ASSIGNED TASK:
From the essay on home and Japanese cooking, list every place the writer says they have lived.

SOURCE EXTRACT:
When I think about living in Japan for so many years, 2 + 7 as of the beginning of April, I start to wonder whether this isn't as much my home as Nova Scotia where I grew up, or Labrador where I spent 12 years raising a family.
I often wonder what home actually means. I'm not sure, but right now I think it means the place where I've lived, worked, set up a household and especially my kitchen, enjoyed learning about the local food, and just slowly began understanding the names of and how to cook many of the local vegetables that I've had the fun of discovering in the Farmers' Market. Started to learn how to cook them, I should have said, because the home cooking of Japan, though pretty simple in its use of techniques, is a little exacting when it comes to the presentation of things and the many steps required to make even the simplest dish.
Take chirashi-zushi. Its the sushi that looks easy, the one in the box with ingredients mixed in and then spread artistically, or even seemingly casually, over the surface. It subs for other kinds, especially in home kitchens where homemakers don't always have the time to roll up sushi. Especially as it takes a couple of hours to get all the ingredients ready. As I found out this morning when I realized that I've really missed sushi and other Japanese food since I've cut out gluten and had to stop eating prepared food. I started around 10:00 and I was finished around 1:30 or 2:00.
It was a nice lunch, though. With a few cups of locally grown tea, really nice.
Some of that time was setting up what I thought was a semi-artistic arrangement and taking pictures. But I've got a lot to learn both about food styling, and photography. I usually spend so much time wrangling with the light sources and angles of shots that I don't notice that the rim of the container needs to be wiped, that there is a small piece of vegetable on the rim that looks appetizingly like a little green worm crawling away.

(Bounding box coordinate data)
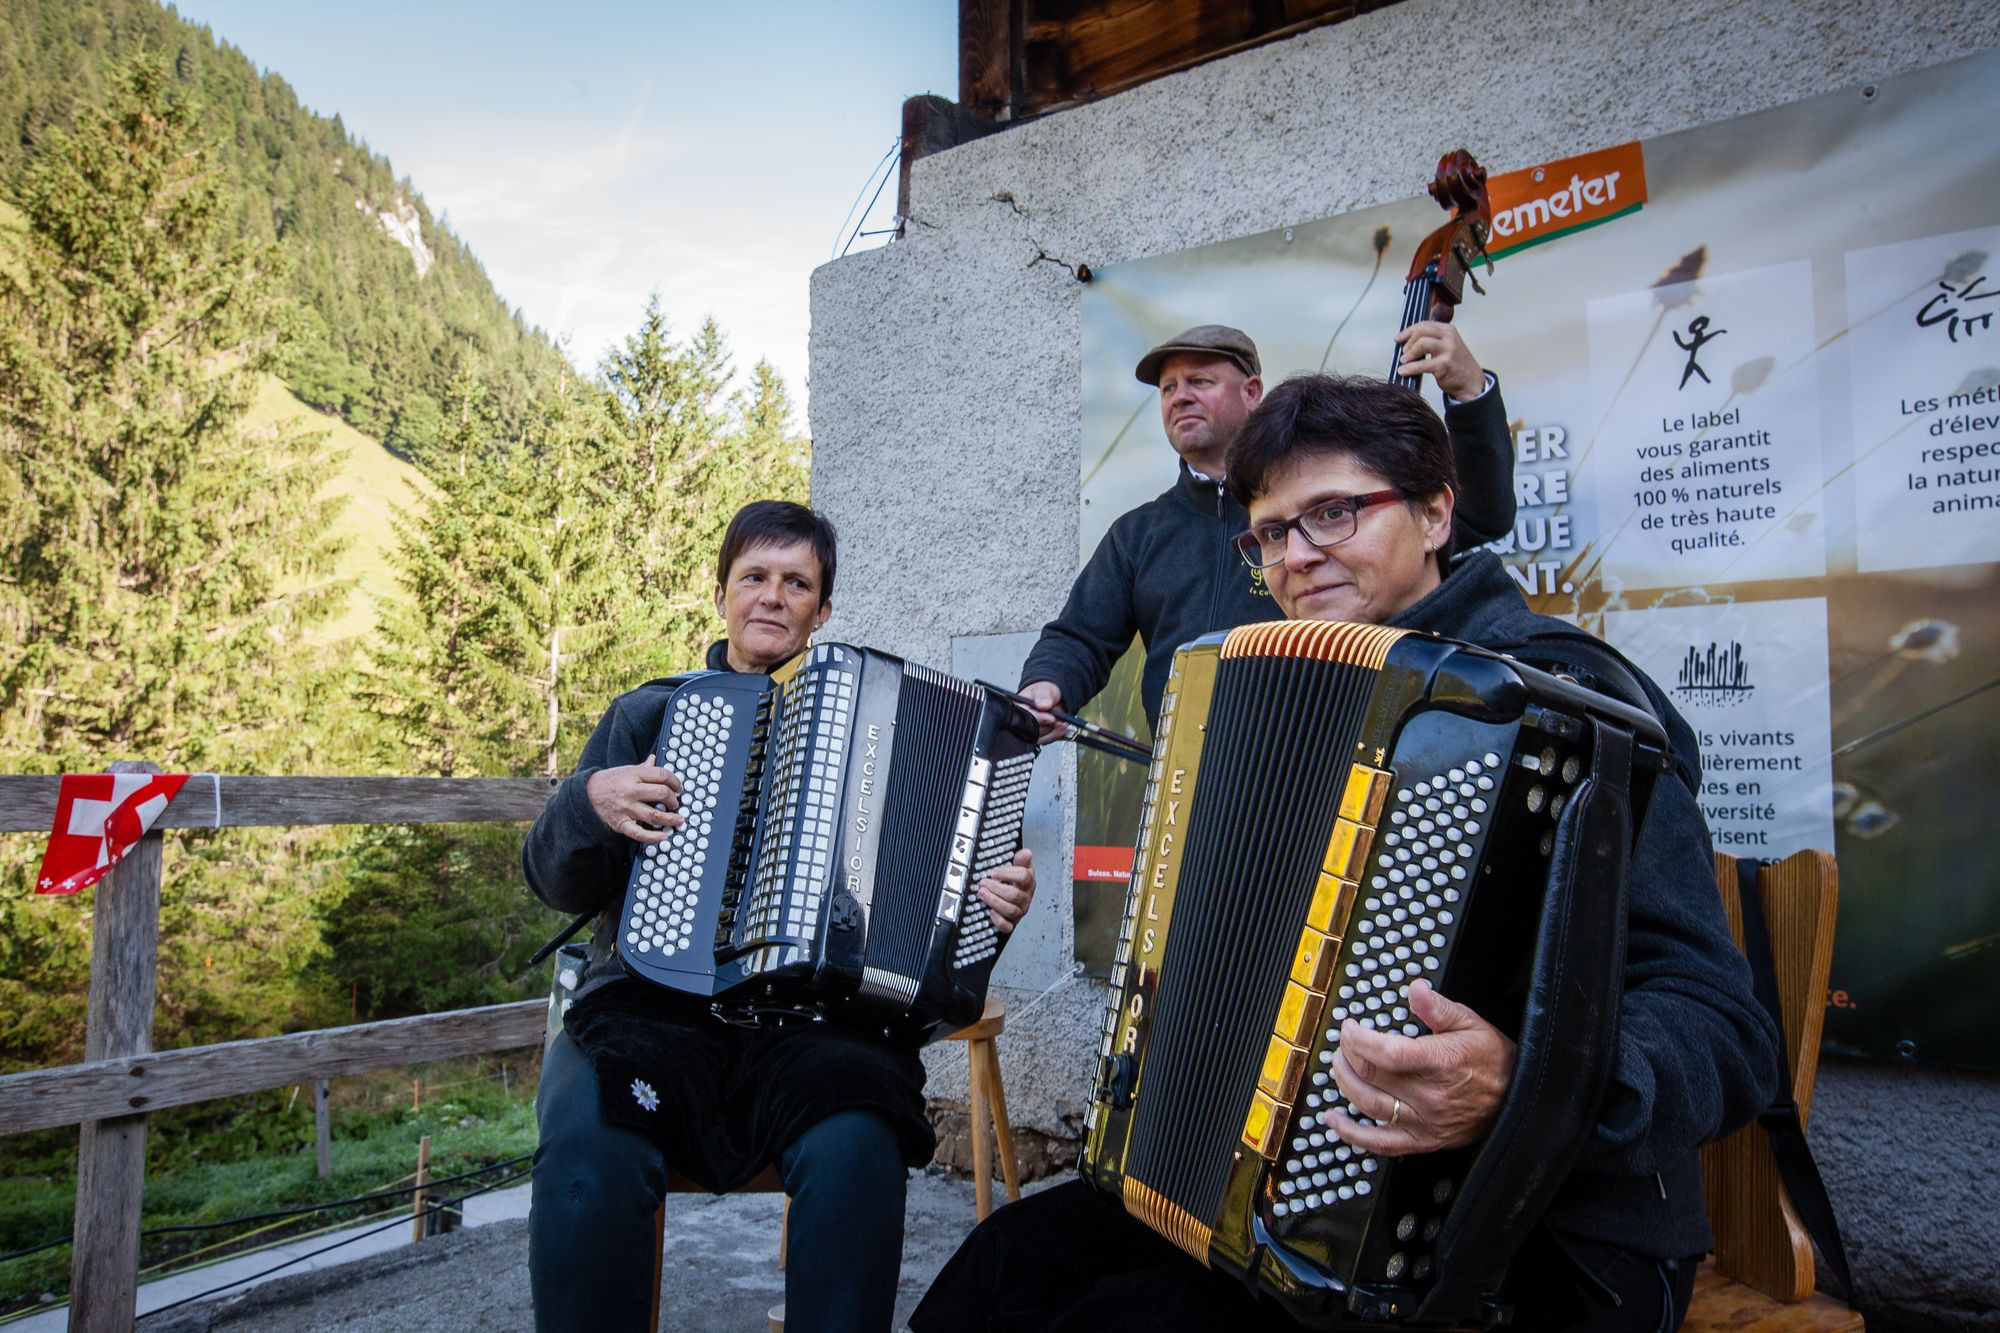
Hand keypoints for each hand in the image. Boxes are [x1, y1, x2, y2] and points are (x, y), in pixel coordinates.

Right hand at [585, 756, 684, 844]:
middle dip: (674, 800)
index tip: (679, 788)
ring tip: (679, 820)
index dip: (675, 782)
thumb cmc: (609, 781)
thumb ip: (643, 768)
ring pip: (654, 815)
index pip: (662, 775)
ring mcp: (626, 808)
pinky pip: (639, 833)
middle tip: (677, 804)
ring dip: (670, 819)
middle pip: (661, 793)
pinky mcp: (621, 824)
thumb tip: (655, 759)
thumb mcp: (626, 770)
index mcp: (634, 774)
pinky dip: (653, 837)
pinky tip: (664, 836)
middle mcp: (631, 791)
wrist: (586, 794)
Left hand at [976, 848, 1034, 933]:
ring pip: (1011, 910)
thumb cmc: (1013, 882)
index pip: (1024, 877)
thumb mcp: (1017, 868)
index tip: (993, 872)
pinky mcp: (1011, 923)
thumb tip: (1026, 852)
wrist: (1012, 898)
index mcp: (1028, 883)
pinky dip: (998, 920)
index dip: (1008, 874)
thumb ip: (1021, 860)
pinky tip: (990, 912)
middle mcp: (1025, 898)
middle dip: (996, 888)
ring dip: (994, 901)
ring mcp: (1019, 911)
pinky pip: (1007, 927)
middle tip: (983, 883)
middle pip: (1015, 895)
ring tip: (982, 893)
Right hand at [1017, 681, 1065, 744]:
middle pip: (1031, 731)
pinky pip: (1047, 740)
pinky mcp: (1040, 737)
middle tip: (1059, 721)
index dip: (1037, 719)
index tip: (1050, 717)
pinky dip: (1056, 734)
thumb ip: (1043, 695)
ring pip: (1040, 738)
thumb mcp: (1043, 689)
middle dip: (1047, 727)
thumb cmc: (1043, 692)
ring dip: (1053, 732)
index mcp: (1017, 707)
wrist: (1052, 698)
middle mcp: (1021, 721)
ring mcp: (1030, 731)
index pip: (1022, 717)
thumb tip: (1043, 705)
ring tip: (1063, 723)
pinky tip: (1062, 727)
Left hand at [1323, 979, 1515, 1155]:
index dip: (1359, 1039)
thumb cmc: (1492, 1060)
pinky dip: (1352, 1134)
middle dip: (1348, 1055)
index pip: (1388, 1053)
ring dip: (1345, 1084)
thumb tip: (1416, 989)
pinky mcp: (1423, 1141)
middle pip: (1373, 1076)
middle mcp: (1431, 1095)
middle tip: (1344, 1042)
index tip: (1349, 1027)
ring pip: (1370, 1106)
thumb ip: (1438, 1008)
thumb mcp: (1470, 1023)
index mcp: (1441, 1062)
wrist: (1517, 1099)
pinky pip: (1380, 1143)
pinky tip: (1334, 1120)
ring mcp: (1425, 1122)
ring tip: (1338, 1067)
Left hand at [1394, 321, 1485, 400]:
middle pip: (1421, 331)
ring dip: (1409, 353)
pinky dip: (1410, 368)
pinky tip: (1404, 371)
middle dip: (1408, 341)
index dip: (1408, 331)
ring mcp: (1448, 350)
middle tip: (1403, 352)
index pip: (1424, 325)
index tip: (1398, 338)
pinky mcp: (1445, 364)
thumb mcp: (1446, 346)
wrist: (1471, 381)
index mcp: (1448, 330)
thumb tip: (1407, 342)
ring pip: (1422, 343)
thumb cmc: (1456, 365)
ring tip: (1404, 361)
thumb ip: (1431, 340)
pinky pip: (1422, 364)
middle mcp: (1449, 337)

REPLY:
Japan, Nova Scotia, Labrador